Suppose we had a time machine and could send some college students back to the past, 100 years ago, not the top students but students who are struggling to get by, worried about their grades but still muddling through.

Even so, the things they know and experience in their everyday lives are beyond what anybody who lived a century ago ― our great-grandparents’ generation ― could have imagined, and the people of that time would praise these students as geniuses if indeed we could send them back.

Suppose we could send some other students into the future, one-hundred years from now, the top students this time. Once they arrive, they’ll soon learn that today’s most advanced machines will have become antiques and the people living in that time ― our great-grandchildren’s generation ― will regard most of what we know, or think we know, as quaint.
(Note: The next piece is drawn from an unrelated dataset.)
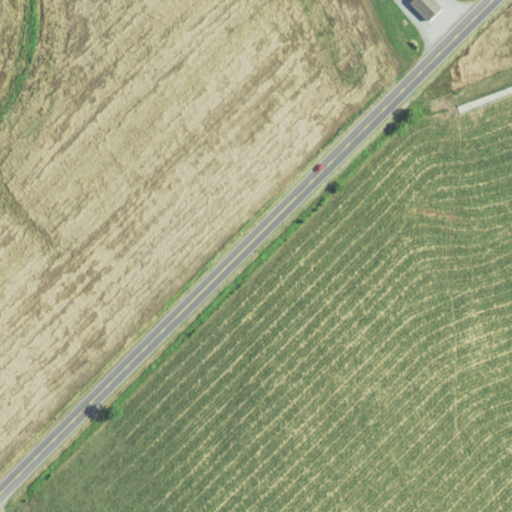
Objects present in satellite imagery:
building: (421, 7)
road: (436, 19)
road: (245, 246)
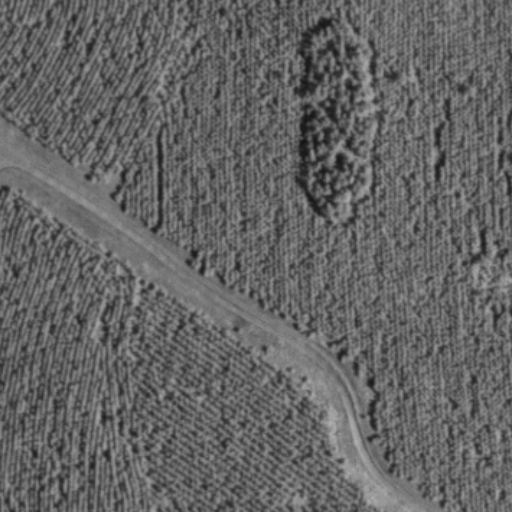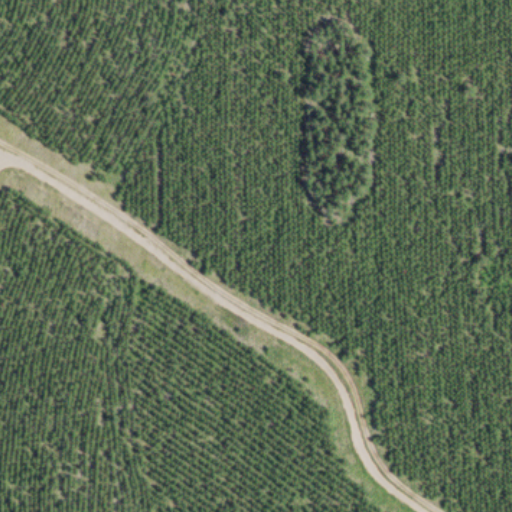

They won’t think us stupid for this but will understand that we don’t have their mastery of the world nor could we. The accretion of knowledge, after all, is cumulative and it’s taken untold ordeals of trial and error for us to get this far, and generations not yet born will solve problems that vex us, only to struggle with mysteries we can’t even begin to understand.

Never satisfied with how things are, we can’t help but keep reaching beyond our grasp. We’ve been reinventing ourselves since the beginning and so we will continue. We really are pulling ourselves up by our own bootstraps but no doubt many groups of early humans unwittingly stumbled into their own demise which only shows that what we don’t know can hurt us.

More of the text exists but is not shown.